■ WHAT TO PRODUCE
Copy all entries verbatim and keep any pictures out of the copy.

Dataset items
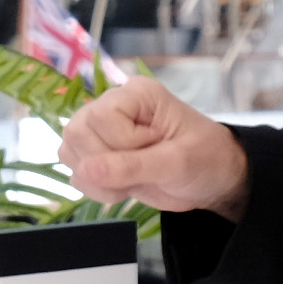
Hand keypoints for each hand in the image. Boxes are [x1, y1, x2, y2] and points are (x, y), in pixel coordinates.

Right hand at [58, 78, 252, 217]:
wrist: (213, 180)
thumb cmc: (206, 160)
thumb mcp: (176, 163)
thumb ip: (131, 166)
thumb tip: (84, 172)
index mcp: (136, 94)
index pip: (101, 116)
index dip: (121, 142)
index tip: (154, 149)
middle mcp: (112, 106)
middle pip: (77, 131)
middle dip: (106, 163)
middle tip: (142, 170)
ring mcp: (101, 131)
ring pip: (69, 150)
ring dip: (97, 179)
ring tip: (132, 181)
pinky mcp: (96, 154)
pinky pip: (74, 170)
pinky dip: (95, 188)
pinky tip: (123, 187)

■ RESULT BELOW
Hand keypoints for each hand in the image. Boxes are [x1, y1, x2, y2] and points are (x, y), in pixel coordinates.

Right hand at [58, 78, 252, 217]:
wrist: (213, 180)
thumb cmc: (206, 160)
thumb mcp: (176, 163)
thumb ip: (131, 166)
thumb tip: (84, 172)
index mcp: (136, 94)
index pip: (101, 116)
index dip: (121, 142)
index tip: (154, 149)
middle mcp: (112, 106)
middle pip: (77, 131)
middle dip: (106, 163)
middle tip: (142, 170)
ring mcp: (101, 131)
ring pip: (69, 150)
ring dip: (97, 179)
ring tip: (132, 181)
pinky mcp: (96, 154)
pinky pip: (74, 170)
pinky dip: (95, 188)
pinky tip: (123, 187)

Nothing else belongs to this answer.